WHAT THE EXERCISE ASKS →
Please put each line of text from the rows below into a Markdown table with two columns, No. and Line, numbering the lines in order and leaving out any blank ones.

DATA SUPPLIED →
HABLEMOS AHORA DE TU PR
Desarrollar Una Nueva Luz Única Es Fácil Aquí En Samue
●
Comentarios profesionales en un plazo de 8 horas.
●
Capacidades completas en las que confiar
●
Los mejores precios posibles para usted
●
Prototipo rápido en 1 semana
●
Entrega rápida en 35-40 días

EXPECTED OUTPUT →
| No. | Line |
|---|---|
| 1 | HABLEMOS AHORA DE TU PR |
| 2 | Desarrollar Una Nueva Luz Única Es Fácil Aquí En Samue |
| 3 | ● |
| 4 | Comentarios profesionales en un plazo de 8 horas. |
| 5 | ● |
| 6 | Capacidades completas en las que confiar |
| 7 | ● |
| 8 | Los mejores precios posibles para usted |
| 9 | ● |
| 10 | Prototipo rápido en 1 semana |
| 11 | ● |
| 12 | Entrega rápida en 35-40 días |